##### DONNÉES FOURNIES
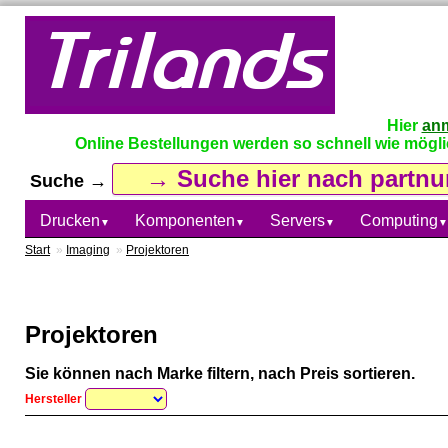
Hier
an
Online Bestellungen werden so schnell wie möglich
Suche →
Drucken
Komponenten
Servers
Computing
▼
▼
▼
▼
Start
»
Imaging
»
Projektoren
Projektoren
Sie können nach Marke filtern, nach Preis sortieren.
Hersteller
##########
▶ _TRAVAIL À EFFECTUER_
Citez à l'identique l'ensemble des lignes ci-dessus, en omettant les images.

▶ _RÉSULTAT_
Hier
an
Online Bestellungen werden so schnell wie möglich
Suche →
Drucken
Komponenten
Servers
Computing
▼
▼
▼
▼
Start
»
Imaging
»
Projektoren
Projektoren
Sie können nach Marke filtern, nach Preis sortieren.
Hersteller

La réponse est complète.